Abstract. Net Primary Productivity (NPP) is an important indicator of vegetation growth status and ecosystems health. NPP can be estimated through remote sensing data, using vegetation indices such as NDVI. However, this index may show systematic differences when using several orbital sensors. Therefore, the objective of this paper was to compare the NDVI data obtained from different sensors and evaluate the impact over the soybean biomass and NPP estimates.
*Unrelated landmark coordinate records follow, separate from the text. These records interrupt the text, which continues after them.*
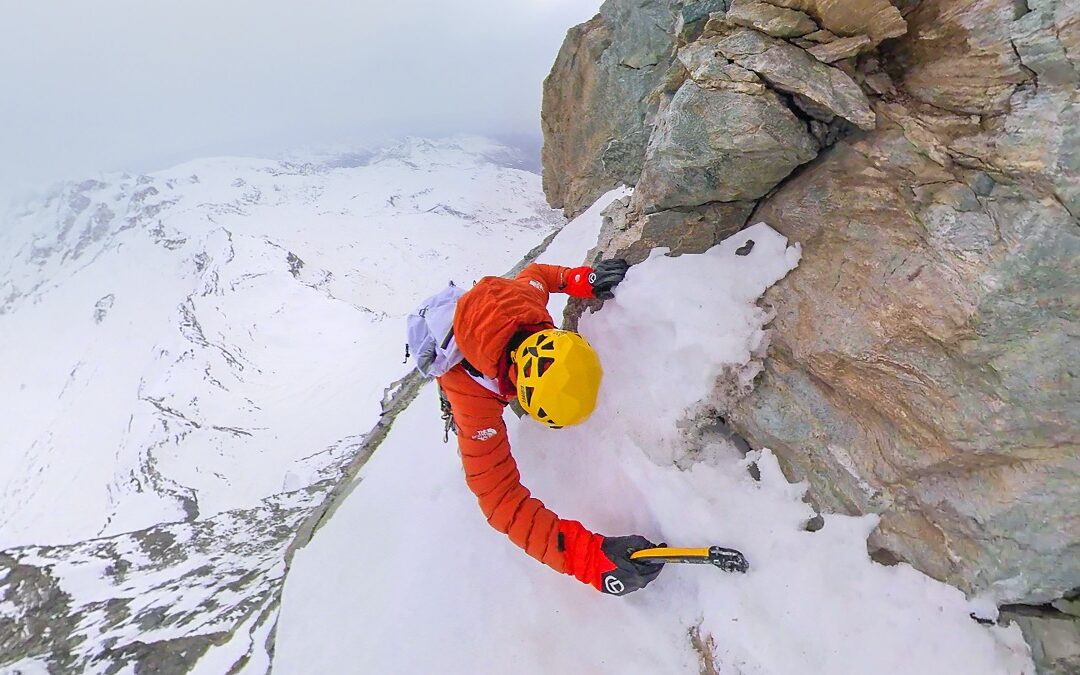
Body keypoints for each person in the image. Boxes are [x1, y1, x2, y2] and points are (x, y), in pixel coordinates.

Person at [437, 259, 665, 596]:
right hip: (459, 354)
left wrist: (582, 279)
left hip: (491, 316)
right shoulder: (472, 400)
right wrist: (589, 559)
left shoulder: (526, 301)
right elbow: (501, 503)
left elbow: (542, 276)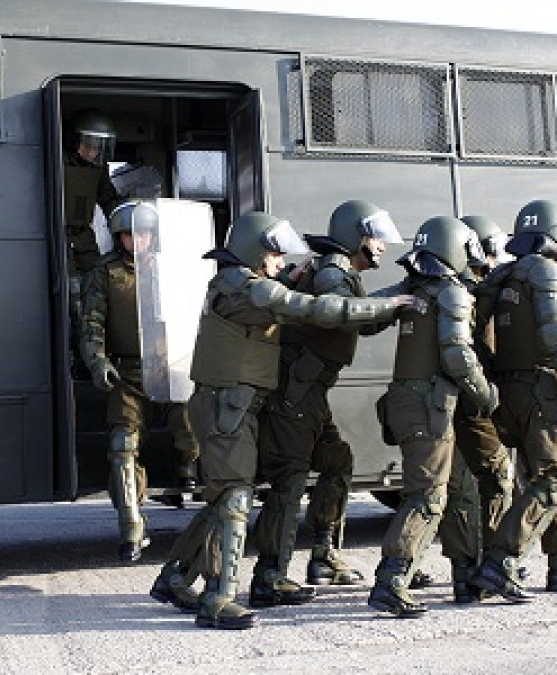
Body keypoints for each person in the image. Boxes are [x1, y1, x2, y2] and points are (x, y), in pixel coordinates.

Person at [148, 211, 421, 630]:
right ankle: (219, 599)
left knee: (228, 495)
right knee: (236, 496)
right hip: (227, 404)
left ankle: (178, 576)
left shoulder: (239, 283)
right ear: (255, 251)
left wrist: (290, 279)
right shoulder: (247, 287)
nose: (279, 262)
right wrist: (392, 303)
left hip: (233, 403)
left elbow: (281, 297)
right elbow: (309, 309)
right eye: (274, 254)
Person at [249, 199, 405, 606]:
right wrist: (397, 299)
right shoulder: (334, 272)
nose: (382, 247)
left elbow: (363, 319)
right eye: (375, 238)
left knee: (337, 463)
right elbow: (345, 316)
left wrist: (397, 297)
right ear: (357, 237)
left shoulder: (338, 269)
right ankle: (269, 577)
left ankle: (323, 556)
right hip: (295, 396)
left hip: (309, 395)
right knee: (290, 480)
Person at [369, 215, 496, 618]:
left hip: (413, 404)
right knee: (428, 495)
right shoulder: (452, 294)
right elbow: (457, 356)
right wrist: (486, 394)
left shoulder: (414, 291)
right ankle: (392, 580)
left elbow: (369, 319)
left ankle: (465, 575)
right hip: (431, 408)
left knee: (458, 488)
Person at [470, 199, 557, 603]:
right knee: (556, 478)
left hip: (511, 392)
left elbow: (474, 329)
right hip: (544, 391)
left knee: (542, 476)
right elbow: (556, 339)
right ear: (555, 233)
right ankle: (501, 561)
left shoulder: (504, 275)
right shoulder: (543, 271)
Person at [80, 200, 201, 563]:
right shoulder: (106, 272)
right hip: (129, 372)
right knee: (122, 446)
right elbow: (92, 322)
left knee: (193, 430)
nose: (139, 240)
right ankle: (131, 527)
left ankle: (188, 471)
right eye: (130, 234)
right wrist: (96, 360)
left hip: (175, 365)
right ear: (119, 237)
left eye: (145, 233)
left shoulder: (175, 267)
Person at [432, 214, 517, 603]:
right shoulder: (469, 292)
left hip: (455, 401)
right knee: (488, 479)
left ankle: (468, 573)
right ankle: (487, 568)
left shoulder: (457, 289)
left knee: (460, 490)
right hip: (469, 402)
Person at [64, 108, 124, 348]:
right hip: (61, 234)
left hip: (83, 236)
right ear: (75, 141)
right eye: (88, 144)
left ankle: (95, 348)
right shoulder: (59, 163)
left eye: (98, 146)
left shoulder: (97, 170)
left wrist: (128, 218)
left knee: (95, 286)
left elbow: (108, 198)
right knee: (72, 292)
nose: (93, 151)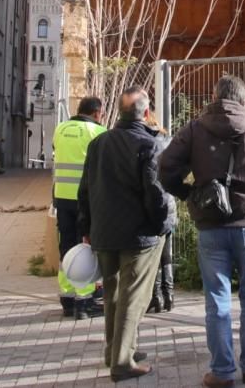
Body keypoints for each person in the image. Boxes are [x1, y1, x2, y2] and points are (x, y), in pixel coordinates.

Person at [159, 75, 245, 388]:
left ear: (214, 97)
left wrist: (188, 193)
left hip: (211, 226)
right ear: (244, 100)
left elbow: (164, 169)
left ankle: (221, 372)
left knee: (216, 300)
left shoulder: (194, 130)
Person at [78, 87, 171, 383]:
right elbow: (155, 194)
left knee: (113, 294)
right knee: (133, 297)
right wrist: (161, 225)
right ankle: (121, 362)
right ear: (145, 113)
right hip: (139, 235)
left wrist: (87, 228)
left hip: (104, 231)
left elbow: (85, 190)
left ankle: (115, 349)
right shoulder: (149, 144)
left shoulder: (98, 143)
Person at [52, 96, 107, 319]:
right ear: (96, 113)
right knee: (85, 247)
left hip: (62, 198)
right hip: (86, 199)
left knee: (66, 247)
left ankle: (66, 297)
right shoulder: (97, 132)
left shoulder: (60, 129)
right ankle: (84, 301)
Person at [146, 115, 176, 314]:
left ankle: (155, 296)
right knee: (167, 254)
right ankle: (169, 296)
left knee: (153, 254)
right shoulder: (169, 142)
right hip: (169, 202)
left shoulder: (145, 144)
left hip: (151, 204)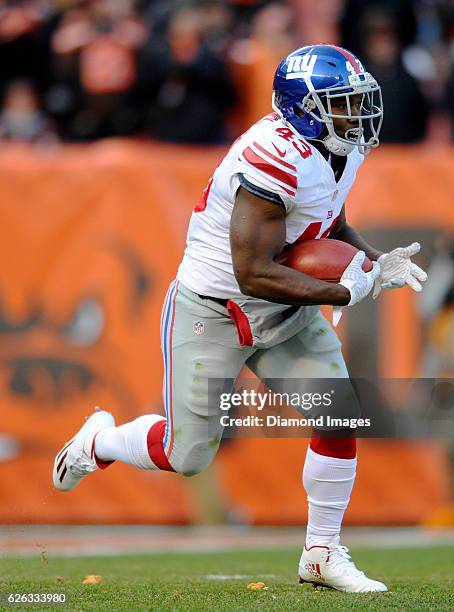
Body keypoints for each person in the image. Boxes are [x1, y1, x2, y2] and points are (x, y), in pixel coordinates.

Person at [52, 44, 427, 593]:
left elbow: (328, 219)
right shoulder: (271, 156)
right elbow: (253, 272)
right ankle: (99, 443)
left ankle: (321, 552)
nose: (357, 113)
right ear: (305, 110)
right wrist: (343, 291)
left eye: (357, 99)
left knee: (340, 415)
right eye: (343, 103)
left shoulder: (336, 147)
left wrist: (371, 261)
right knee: (188, 455)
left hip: (285, 308)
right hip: (216, 309)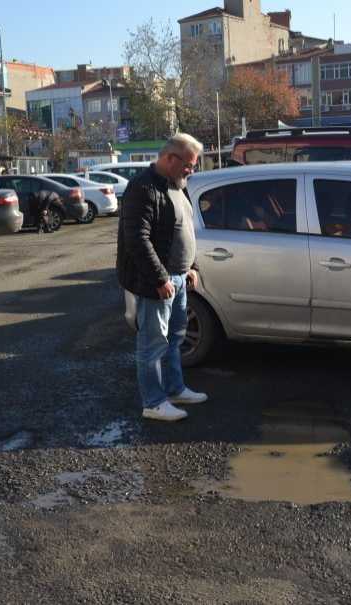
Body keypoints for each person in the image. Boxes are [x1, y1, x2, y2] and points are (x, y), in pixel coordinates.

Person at [117, 133, 209, 422]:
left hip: (178, 278)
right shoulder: (142, 188)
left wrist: (190, 266)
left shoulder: (177, 186)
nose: (191, 171)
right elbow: (137, 239)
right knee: (153, 343)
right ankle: (154, 403)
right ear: (171, 158)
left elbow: (184, 230)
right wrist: (160, 279)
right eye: (189, 165)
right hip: (156, 283)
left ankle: (175, 389)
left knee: (174, 339)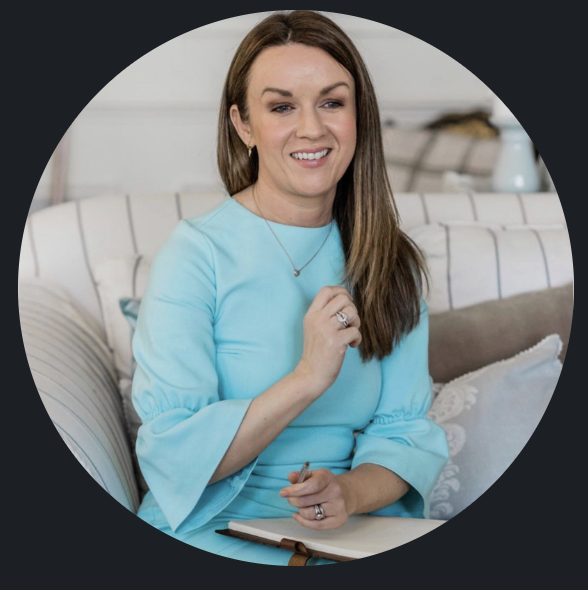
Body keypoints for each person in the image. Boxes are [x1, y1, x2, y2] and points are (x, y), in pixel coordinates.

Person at [131, 10, 449, 566]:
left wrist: (345, 495)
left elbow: (403, 433)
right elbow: (176, 453)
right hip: (215, 528)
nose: (312, 129)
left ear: (359, 116)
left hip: (352, 533)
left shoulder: (387, 258)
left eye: (332, 102)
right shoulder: (196, 254)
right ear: (243, 125)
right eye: (282, 107)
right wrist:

NDVI data were recorded from 4 sensors, one on the field and others 3 orbitals sensors (Landsat 8/OLI, Sentinel 2/MSI and Terra/MODIS). Measured data on the field, Photosynthetically Active Radiation (PAR) and Dry Matter (DM), were used to modeling the total DM and also NPP. The NDVI data from different sensors showed differences throughout the cycle, but compared to the reference data there was a correlation greater than 0.84. The DM presented a correlation of 0.91 with the field measured MS data while the NPP presented differences of up to 240 gC/m2/month from in relation to the reference data. Therefore, NDVI obtained from multiple sensors can be used to estimate NPP for surface analysis. However, for more consistent evaluations, a function of adjustment between the NDVI sensor data and NDVI reference data is required, so that the NPP estimation be better correlated to the actual data.